Talk about the GPI, is this a dream come true for you, or were you just happy you got a job soon after leaving your old one?

“Working for either the WSOP or GPI working on stats would have been a dream for me. It’s what I do and what I love to do. I am so passionate about it. I do think I am the best candidate to manage the GPI and Hendon Mob.”

The GPL has been all action, and that sometimes means you are sometimes left holding the can when there are production issues and the like. How does that make you feel?

“It’s fine. It’s stressful. People like Joe Stapleton and Kara Scott do amazing work. Joe is the funny guy, and I am the stat guy. I would prepare these beautiful documents full of stats, and he would never read them. We had fun with that throughout the summer.

“When you say a stat, and you doubt yourself and people tell you within half a second that you are an idiot – you have to take those risks. I am not getting any younger. I can’t remember everything. We aren’t 12 anymore.

“I would have preferred a more polished product, but Alex is a ‘go and get them’ type of guy. I admire that. It allows us to take risks. We had different commentators in Malta, and they didn’t want to come here, and that’s fine. We got Joe, and I became the co-host. I am the patch guy, and he knows he can trust me. To be honest, I wouldn’t be where I am today without someone like Alex taking risks and giving me a shot. He believes in his people. He knows you will make mistakes, and he is fine with that.”

Alex seems loyal to his people.

“You mention Alex being loyal. He is towards the people who work very hard. It takes some time to earn that loyalty. Talking about being polished – he is a very polished man, especially at presentations, but he gets into the trenches with us. We had a lighting issue yesterday, and he’s up the ladder. It makes you realise that if the boss is like that you have to be like that.”

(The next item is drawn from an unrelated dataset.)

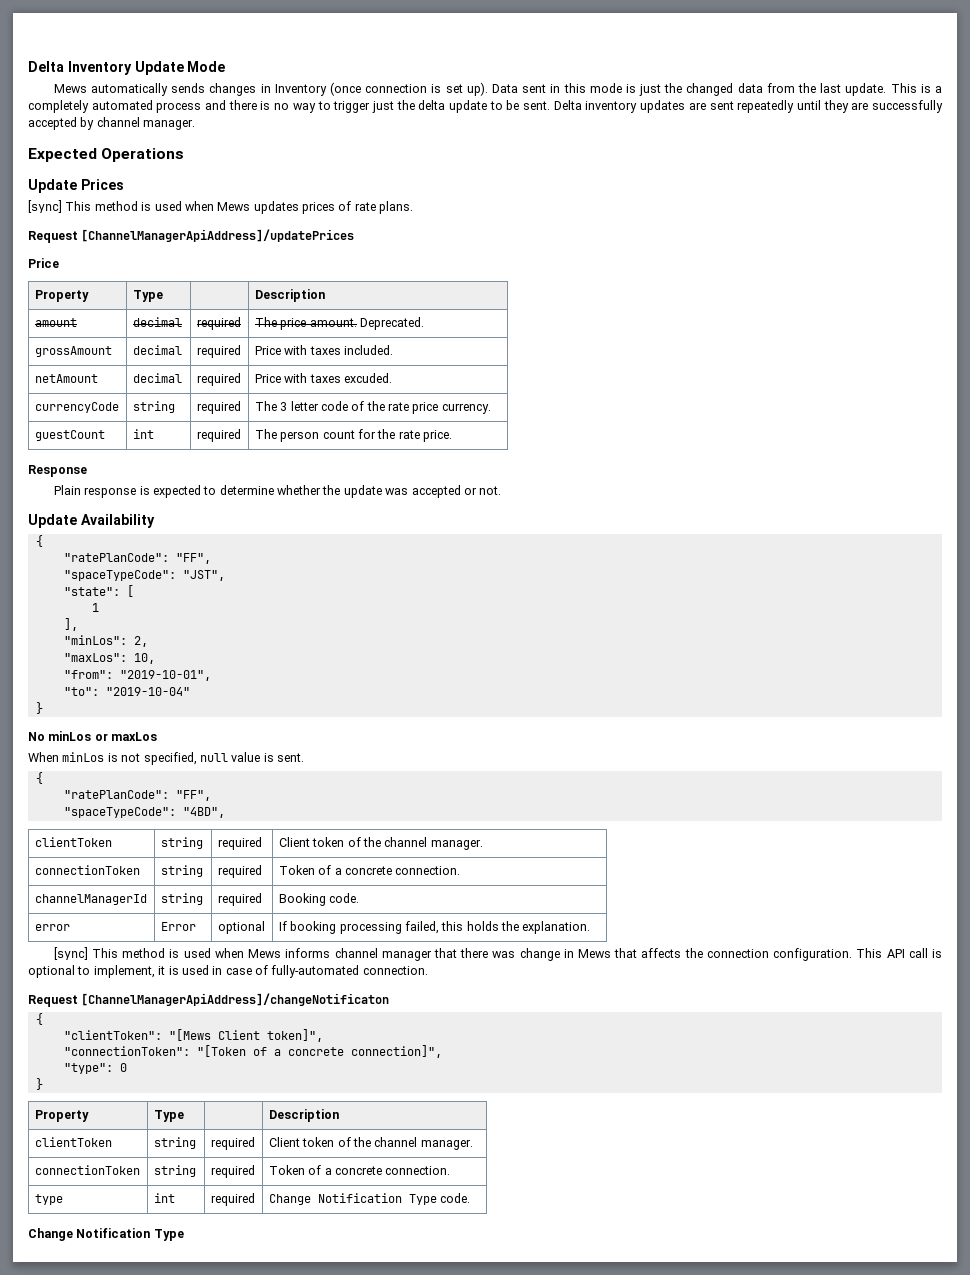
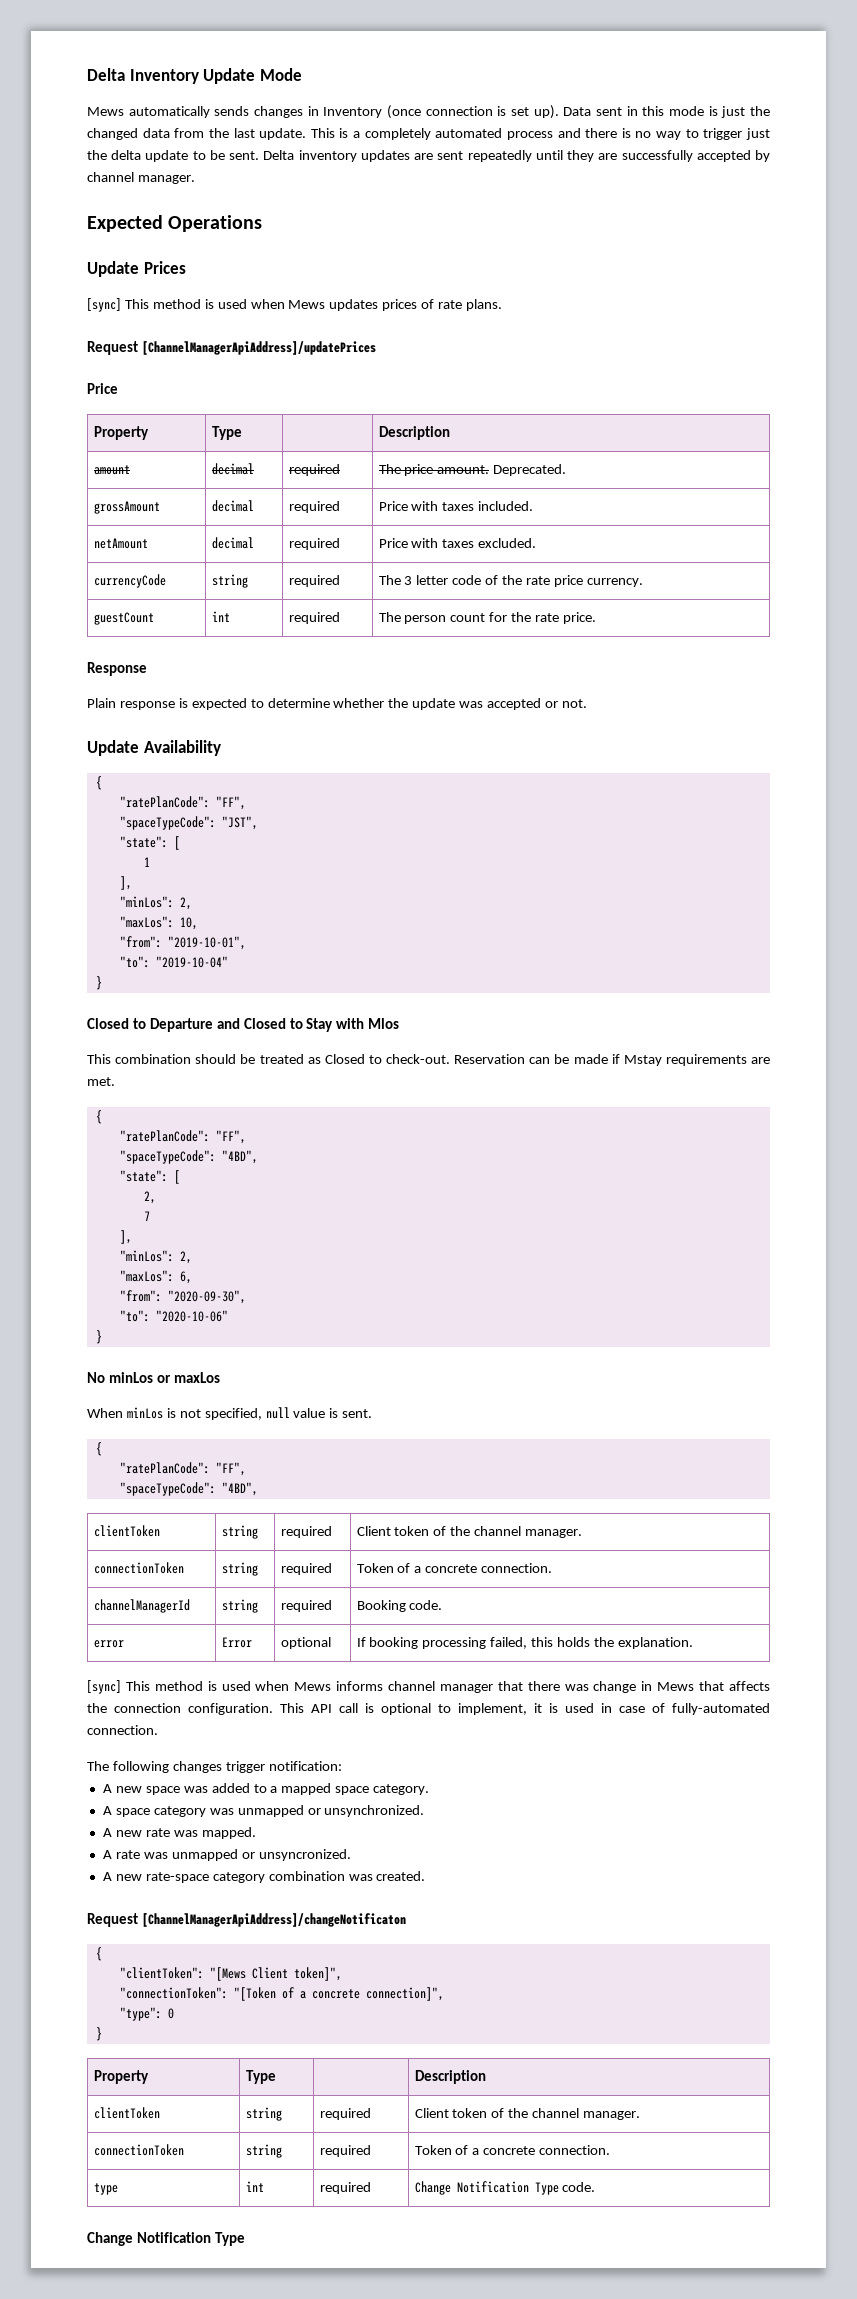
[343,373,392,383] excuded. -> [478,538,537,548] excluded.
(43, 708) none -> [87,1018,400,1032] [87,1054,770,1066] [87,1077,115,1086] [95,1110,102,1124] [119,1130,246,1144] [119,1150,258,1164] [119,1170,180,1184] [143,1191,156,1204] [143,1211,150,1221] [119,1230,132,1244] [119,1250,192,1264] [119,1270,192,1284] [119,1290,246,1304] [119,1310,228,1322] [95,1330,102,1344] // Closed to Departure and Closed to Stay with Mlos // This combination should be treated as Closed to check-out. Reservation can be made if Mstay requirements are met. // { // "ratePlanCode": "FF", // "spaceTypeCode": "4BD", // "state": [ // 2, // 7 // ], // "minLos": 2, // "maxLos": 6, // "from": "2020-09-30", // "to": "2020-10-06" // }
(428, 970) none -> [87,1761,342,1773] [102,1783,430,1795] [102,1805,425,1817] [102,1827,256,1839] [102,1849,351,1861] [102,1871,426,1883] // The following changes trigger notification: // A new space was added to a mapped space category. // A space category was unmapped or unsynchronized. // A new rate was mapped. // A rate was unmapped or unsyncronized. // A new rate-space category combination was created.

Lessons learned from the Summer Series?

“The players still believe in the project, and that’s the biggest thing. They had fun. Some players didn’t want to be in there. Kevin MacPhee had a bad time playing Six-Max events online where he finished last twice, was gutted, didn’t want to play in the league, and Bryn Kenney said I want you in The Cube. And he came back two days later because he loved it so much. MacPhee was the revelation of the summer. His moves were amazing.

“The players give us good feedback. Igor Kurganov stayed for an hour after his match; I love that. On the downside it’s tough. The reasons we’re here during the WSOP is because everyone is here. But we forgot that people are here to play the WSOP and might not necessarily want to be in The Cube. It was a huge challenge getting players here. For example, the other day George Danzer was secured, he made two final tables; Davidi Kitai replaced him and then couldn’t play, and Fabrice Soulier has to bust or double up in a tournament. I don’t want Fabrice to be in that situation.”

What have we learned from Jungleman’s involvement?

“People want to get back to High Stakes Poker and the characters. We want to see the superstars, but we also want to see the likes of Hevad Khan, remember him? They want bad guys and want to see them lose. Jungleman has sparked a bad guy thing in almost a WWE way, and he was up against the beautiful Xuan Liu, and everyone wanted Xuan to win. And she did win. Jungle was great, funny, and hilarious, and respectful before and after the event.

“Nobody gave Scott Ball a chance and he won all three of his matches in The Cube. Chris Moorman was upset playing him because he uses trash talk and Ball won. He is one of the top scorers in our league. He has used the league somehow differently. He is looking at it saying I am a GPL player first, whereas others are poker players first.”

If I gave you 10,000 hours to work on anything that would make the GPL better what would you do with them and why?

“I would try and find the time where you don’t bother the players, and they can just focus on the league. So perhaps use those hours to work with the other circuits to see what we can do together – maybe an EPT Barcelona stop, or a WPT Five Diamond stop. I think a lot more would come from us having matches in live spaces, and it would make a buzz. We are still very much unknown. We need to find a way to expose our best players.”